Conventional cook-in films possess a number of undesirable drawbacks. Some films do not provide sufficient adherence to the surface of the food product to prevent cook-out. This results in reduced product yield and an unsightly package-appearance. Other cook-in films successfully prevent cook-out, but adhere to the surface of the food product with such adhesive strength that portions of the food product are torn away from the remainder of the food product when the cook-in film is peeled from the food product after cooking. That is, the cohesive force within the food product is overcome by the adhesive force between the cook-in film and the surface of the food product. As a result, product yield is reduced and the food product has an unsightly (pitted) surface-appearance.
A further drawback of many conventional cook-in films is their inability to serve as a vehicle for transferring a modifier to a food product during the cook-in process. Attempts to do so have been largely unsuccessful, often resulting in non-uniform or no transfer of the modifier. Consequentially, modifier must be applied to the food product after the cook-in process has been completed. This necessitates stripping the cook-in film from the cooked food product, applying the modifier to the surface of the food product, and then repackaging. Not only does this procedure add time, expense, and complexity to the cooking/packing process, but it increases the likelihood that the food product will become contaminated. That is, inasmuch as cooking sterilizes the food product, it is preferred that the food product not be removed from its cook-in package and handled until it is to be consumed or sliced for retail display.
Another material used for cook-in packaging is collagen. While this material is advantageous in certain respects, it is very expensive and provides no shrinkage during the cooking process.
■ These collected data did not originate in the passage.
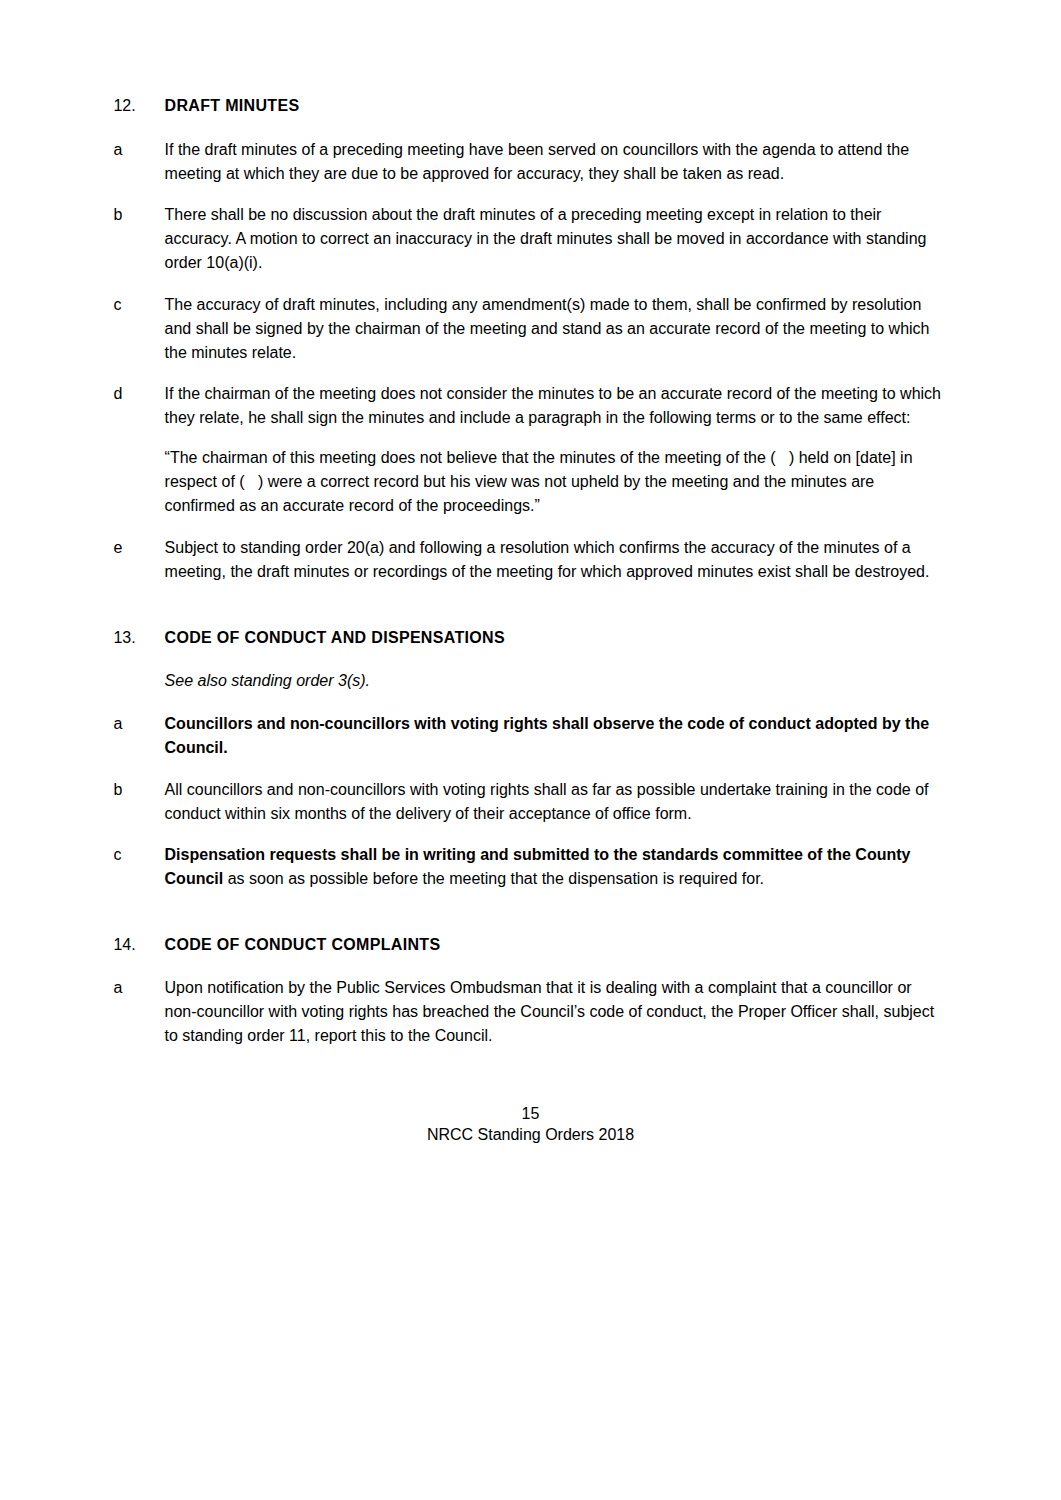12. DRAFT MINUTES
a
If the draft minutes of a preceding meeting have been served on councillors with the agenda to attend the meeting at which they are due to be approved for accuracy, they shall be taken as read.
b
There shall be no discussion about the draft minutes of a preceding meeting except in relation to their accuracy. A motion to correct an inaccuracy in the draft minutes shall be moved in accordance with standing order 10(a)(i).
c
The accuracy of draft minutes, including any amendment(s) made to them, shall be confirmed by resolution and shall be signed by the chairman of the meeting and stand as an accurate record of the meeting to which the minutes relate.
d
If the chairman of the meeting does not consider the minutes to be an accurate record of the meeting to which they relate, he shall sign the minutes and include a paragraph in the following terms or to the same effect:
“The chairman of this meeting does not believe that the minutes of the meeting of the ( ) held on [date] in respect of ( ) were a correct record but his view was not upheld by the meeting and the minutes are confirmed as an accurate record of the proceedings.”
e
Subject to standing order 20(a) and following a resolution which confirms the accuracy of the minutes of a meeting, the draft minutes or recordings of the meeting for which approved minutes exist shall be destroyed.
13. CODE OF CONDUCT AND DISPENSATIONS
See also standing order 3(s).
a
Councillors and non-councillors with voting rights shall observe the code of conduct adopted by the Council.
b
All councillors and non-councillors with voting rights shall as far as possible undertake training in the code of conduct within six months of the delivery of their acceptance of office form.
c
Dispensation requests shall be in writing and submitted to the standards committee of the County Council as soon as possible before the meeting that the dispensation is required for.
14. CODE OF CONDUCT COMPLAINTS
a
Upon notification by the Public Services Ombudsman that it is dealing with a complaint that a councillor or non-councillor with voting rights has breached the Council’s code of conduct, the Proper Officer shall, subject to standing order 11, report this to the Council.
15
NRCC Standing Orders 2018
Hence, a tight, aesthically-pleasing package appearance is difficult to achieve with collagen and cook-out often occurs. In addition, collagen adheres very well to most food products, often resulting in product loss when the collagen is stripped away from the food product due to food particles product adhering to the collagen.
Accordingly, a need exists in the art for a cook-in packaging film which minimizes or prevents cook-out, can be peeled from the food product after cook-in without tearing away portions of the surface of the food product, and which facilitates the transfer of a modifier to the food product during the cook-in process.